Life insurance companies are supporting the idea of a code of conduct similar to the general insurance sector’s new Fair Insurance Code, which came into force on 1 January 2016.
Key players in the sector such as AIA’s CEO Natalie Cameron and former AIG and AIA boss David Whyte said a code for life insurance could be ‘useful’ and could drive good practice, financial adviser news site Good Returns reported.
Cameron said: “The ICNZ Fair Insurance Code is focussed on claims management, specific general insurance terms and things like catastrophe management.
“A code to regulate practice in the life industry would be most useful if it also addressed the issues most topical in the life insurance industry.

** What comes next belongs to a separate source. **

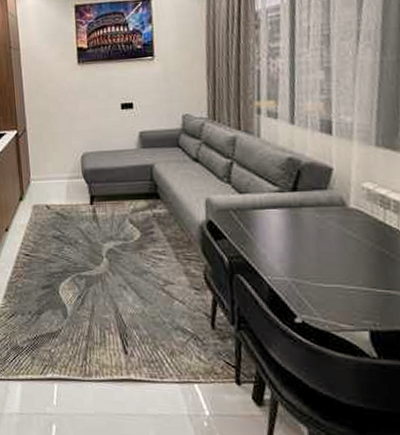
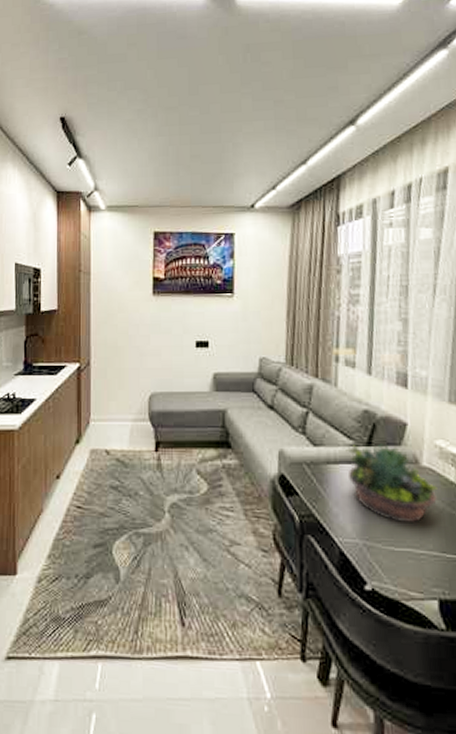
succulent planter: none [271,189,366,262] -> present [346,444,437,524]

“However, I like common elements like the Fair Insurance Code to ethics, good customer service and prompt and fair complaints management.”
Whyte said if a code was drawn up it should be done so in consultation with providers, advisers and consumers.
However, life insurance blogger Russell Hutchinson, of Quotemonster and Chatswood Consulting, said one of the biggest issues in the life sector, that of incomplete application forms or undisclosed information, would not be directly translatable from the Fair Insurance Code.
“But it is an issue several insurers are keen to tackle,” he told Good Returns.
“Interestingly it is also seen as linked to reducing switches which are ‘unsafe’ because of poor disclosure, which many have been encouraged, or overlooked,” he said.